Zudem kritisiert Lerch, dass die örtlichen Behörden, sprich der Lotzwiler Gemeinderat und der Regierungsstatthalter, unzureichend beigezogen wurden. Dabei sei er für Ruhe, Ordnung und Sicherheit von Gesetzes wegen im Amtsbezirk verantwortlich. «Wir sind durch die Einsatzleitung vor ein Fait accompli gestellt worden.»

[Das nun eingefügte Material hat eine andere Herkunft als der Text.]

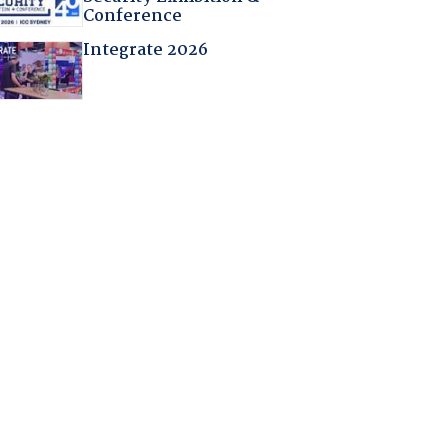
Conference
Integrate 2026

«Um 16.15 Uhr wurden die Gemeindebehörden informiert», sagt Polizeisprecher Jürg Mosimann. «Man hätte sie einbeziehen können – aber wofür?» Das Ziel, dass der Anlass «einigermassen vernünftig und der Polizeieinsatz rechtsstaatlich korrekt» über die Bühne geht, sei erreicht worden. Der Einsatz sei gelungen, die Zusammenarbeit mit den anderen Corps und der Grenzwacht erfolgreich gewesen. «Das zeigt, dass wir den Anlass sehr ernst genommen haben.»

Pnos und Indiziert

Wie üblich rund zwei Wochen vor dem Anlass wurde die Burgergemeinde Lotzwil angefragt, ob sie die Waldhütte «für ein Familienfest» vermieten würde. «Das war ganz normal», sagt Präsident Erich Greub. Darum war er überrascht, als sich herausstellte, wer die wahren Mieter waren. «Wir vermieten die Hütte seit 60 Jahren und wollen das auch weiterhin tun.» In nächster Zeit werde man die Anfragen genauer prüfen. Unter den Organisatoren scheint auch Pnos-Grossratskandidat Dominic Lüthard gewesen zu sein. Er orderte bei einem Baugeschäft die Absperrgitter. Lüthard ist Sänger der Neonazi-Band Indiziert.